ACTIVITY: Render the listing below as a numbered list, leaving out blank lines. Begin at its first line and stop after the line that has "भाभी गैर मर्द से चुदाई करती पकड़ी गई".

** ENTRIES PROVIDED follows **

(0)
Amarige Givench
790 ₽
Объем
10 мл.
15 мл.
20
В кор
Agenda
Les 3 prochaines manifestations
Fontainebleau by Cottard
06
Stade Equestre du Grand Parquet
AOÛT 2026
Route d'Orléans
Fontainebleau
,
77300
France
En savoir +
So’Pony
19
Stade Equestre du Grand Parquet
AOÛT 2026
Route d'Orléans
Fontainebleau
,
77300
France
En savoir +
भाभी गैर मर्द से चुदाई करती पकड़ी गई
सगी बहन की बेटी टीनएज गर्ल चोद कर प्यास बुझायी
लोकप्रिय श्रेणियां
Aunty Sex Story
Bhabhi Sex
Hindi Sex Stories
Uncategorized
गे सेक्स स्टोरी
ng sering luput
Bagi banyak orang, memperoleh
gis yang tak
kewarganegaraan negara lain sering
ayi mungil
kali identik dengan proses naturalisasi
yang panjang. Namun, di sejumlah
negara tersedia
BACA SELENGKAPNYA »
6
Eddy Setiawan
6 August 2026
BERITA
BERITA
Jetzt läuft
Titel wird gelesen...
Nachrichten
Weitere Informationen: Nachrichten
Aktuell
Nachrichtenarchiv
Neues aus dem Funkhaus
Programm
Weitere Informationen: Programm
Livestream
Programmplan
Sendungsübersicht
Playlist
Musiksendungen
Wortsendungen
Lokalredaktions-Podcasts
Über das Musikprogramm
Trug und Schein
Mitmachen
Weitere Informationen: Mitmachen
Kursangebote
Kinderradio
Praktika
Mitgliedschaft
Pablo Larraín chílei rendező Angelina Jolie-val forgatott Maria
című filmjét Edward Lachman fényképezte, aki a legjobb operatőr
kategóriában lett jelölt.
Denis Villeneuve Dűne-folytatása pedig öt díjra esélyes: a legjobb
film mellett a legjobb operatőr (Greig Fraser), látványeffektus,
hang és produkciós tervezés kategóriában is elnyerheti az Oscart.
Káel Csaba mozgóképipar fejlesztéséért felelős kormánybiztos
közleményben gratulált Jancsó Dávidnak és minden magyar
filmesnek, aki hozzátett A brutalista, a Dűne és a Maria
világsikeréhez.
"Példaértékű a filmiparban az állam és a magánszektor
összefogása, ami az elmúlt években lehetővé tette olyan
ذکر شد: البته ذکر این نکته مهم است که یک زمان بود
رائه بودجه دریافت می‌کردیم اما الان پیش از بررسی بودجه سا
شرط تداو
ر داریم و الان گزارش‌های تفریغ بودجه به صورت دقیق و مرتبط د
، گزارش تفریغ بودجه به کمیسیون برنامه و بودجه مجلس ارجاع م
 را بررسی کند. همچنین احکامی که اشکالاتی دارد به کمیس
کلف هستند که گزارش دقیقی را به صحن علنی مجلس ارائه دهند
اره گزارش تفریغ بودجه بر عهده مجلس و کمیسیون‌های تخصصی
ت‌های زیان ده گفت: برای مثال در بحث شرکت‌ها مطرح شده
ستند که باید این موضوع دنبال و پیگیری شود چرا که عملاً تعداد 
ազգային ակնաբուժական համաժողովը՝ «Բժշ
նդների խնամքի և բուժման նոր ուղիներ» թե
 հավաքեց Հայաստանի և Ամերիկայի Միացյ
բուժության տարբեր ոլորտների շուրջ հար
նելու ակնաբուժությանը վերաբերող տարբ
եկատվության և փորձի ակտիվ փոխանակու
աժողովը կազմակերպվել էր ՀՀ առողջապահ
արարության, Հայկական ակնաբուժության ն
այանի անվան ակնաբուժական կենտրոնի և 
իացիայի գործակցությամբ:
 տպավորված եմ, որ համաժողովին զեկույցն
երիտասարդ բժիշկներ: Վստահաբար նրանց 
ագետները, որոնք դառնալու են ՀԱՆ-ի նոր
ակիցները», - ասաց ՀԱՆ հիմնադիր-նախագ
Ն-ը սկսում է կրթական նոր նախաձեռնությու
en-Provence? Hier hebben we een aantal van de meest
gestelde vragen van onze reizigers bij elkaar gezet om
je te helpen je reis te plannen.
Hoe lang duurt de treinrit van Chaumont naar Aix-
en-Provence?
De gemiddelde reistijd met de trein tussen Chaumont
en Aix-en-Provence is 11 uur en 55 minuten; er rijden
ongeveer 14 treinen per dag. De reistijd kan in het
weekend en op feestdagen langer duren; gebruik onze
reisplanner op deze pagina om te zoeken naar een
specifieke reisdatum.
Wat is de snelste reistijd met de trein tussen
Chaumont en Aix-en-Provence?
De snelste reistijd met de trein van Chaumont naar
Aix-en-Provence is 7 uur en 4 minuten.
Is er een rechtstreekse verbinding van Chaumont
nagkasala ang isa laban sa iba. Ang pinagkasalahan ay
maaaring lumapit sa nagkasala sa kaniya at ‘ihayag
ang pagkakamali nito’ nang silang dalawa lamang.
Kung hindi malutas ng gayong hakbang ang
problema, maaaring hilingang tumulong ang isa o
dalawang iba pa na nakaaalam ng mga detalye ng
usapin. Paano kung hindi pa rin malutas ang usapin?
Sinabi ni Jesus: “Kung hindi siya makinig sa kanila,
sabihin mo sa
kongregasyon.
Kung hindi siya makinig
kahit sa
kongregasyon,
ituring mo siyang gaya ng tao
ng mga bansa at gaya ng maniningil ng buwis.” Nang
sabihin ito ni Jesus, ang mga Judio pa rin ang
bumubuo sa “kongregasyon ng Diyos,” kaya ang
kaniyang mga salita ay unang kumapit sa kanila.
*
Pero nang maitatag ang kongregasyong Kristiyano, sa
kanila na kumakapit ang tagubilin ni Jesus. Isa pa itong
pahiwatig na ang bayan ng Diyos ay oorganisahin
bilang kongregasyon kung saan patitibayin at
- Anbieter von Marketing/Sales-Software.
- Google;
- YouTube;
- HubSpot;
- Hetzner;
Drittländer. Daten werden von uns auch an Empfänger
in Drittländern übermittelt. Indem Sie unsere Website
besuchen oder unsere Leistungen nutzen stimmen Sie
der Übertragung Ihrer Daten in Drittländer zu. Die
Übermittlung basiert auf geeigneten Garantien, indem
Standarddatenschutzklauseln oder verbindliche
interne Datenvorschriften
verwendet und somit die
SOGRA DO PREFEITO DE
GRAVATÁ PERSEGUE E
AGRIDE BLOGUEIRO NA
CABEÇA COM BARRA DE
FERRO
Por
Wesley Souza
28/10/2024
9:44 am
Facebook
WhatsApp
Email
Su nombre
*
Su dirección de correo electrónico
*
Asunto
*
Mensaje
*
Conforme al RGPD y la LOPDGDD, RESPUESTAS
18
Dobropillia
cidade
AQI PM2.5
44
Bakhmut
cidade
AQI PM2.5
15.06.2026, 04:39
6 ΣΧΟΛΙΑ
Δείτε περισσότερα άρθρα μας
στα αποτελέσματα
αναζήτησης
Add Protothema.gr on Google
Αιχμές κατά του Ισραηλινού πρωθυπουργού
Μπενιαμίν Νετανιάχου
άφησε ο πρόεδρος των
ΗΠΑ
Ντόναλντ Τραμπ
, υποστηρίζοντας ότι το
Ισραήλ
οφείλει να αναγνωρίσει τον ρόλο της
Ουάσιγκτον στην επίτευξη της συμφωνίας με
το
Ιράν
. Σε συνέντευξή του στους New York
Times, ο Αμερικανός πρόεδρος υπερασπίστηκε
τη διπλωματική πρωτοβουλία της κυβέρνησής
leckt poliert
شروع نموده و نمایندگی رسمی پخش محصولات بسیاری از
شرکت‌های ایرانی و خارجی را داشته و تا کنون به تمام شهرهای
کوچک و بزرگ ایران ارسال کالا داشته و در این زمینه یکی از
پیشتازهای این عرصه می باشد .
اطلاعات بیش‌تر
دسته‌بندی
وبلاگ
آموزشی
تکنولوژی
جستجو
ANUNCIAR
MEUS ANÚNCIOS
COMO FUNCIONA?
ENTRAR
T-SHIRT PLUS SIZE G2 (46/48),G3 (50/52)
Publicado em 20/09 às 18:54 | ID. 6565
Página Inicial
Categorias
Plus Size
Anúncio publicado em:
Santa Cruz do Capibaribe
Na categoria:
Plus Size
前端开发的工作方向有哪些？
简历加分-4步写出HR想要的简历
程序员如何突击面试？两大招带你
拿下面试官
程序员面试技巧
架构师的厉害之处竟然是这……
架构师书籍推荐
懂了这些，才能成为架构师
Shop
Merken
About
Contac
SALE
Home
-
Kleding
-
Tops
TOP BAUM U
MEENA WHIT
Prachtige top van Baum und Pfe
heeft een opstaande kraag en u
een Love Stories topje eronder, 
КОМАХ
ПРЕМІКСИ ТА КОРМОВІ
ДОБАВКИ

** End of ENTRIES PROVIDED **

ANSWER TO THIS PROBLEM:
1. (0)
2. Amarige Givench
3. 790 ₽
4. Объем
5. 10 мл.
6. 15 мл.
7. 20
8. В кор
9. Agenda
10. Les 3 prochaines manifestations
11. Fontainebleau by Cottard
12. 06
13. Stade Equestre du Grand Parquet
14. AOÛT 2026
15. Route d'Orléans
16. Fontainebleau
17. ,
18. 77300
19. France
20. En savoir +
21. So’Pony
22. 19
23. Stade Equestre du Grand Parquet
24. AOÛT 2026
25. Route d'Orléans
26. Fontainebleau
27. ,
28. 77300
29. France
30. En savoir +
31. भाभी गैर मर्द से चुदाई करती पकड़ी गई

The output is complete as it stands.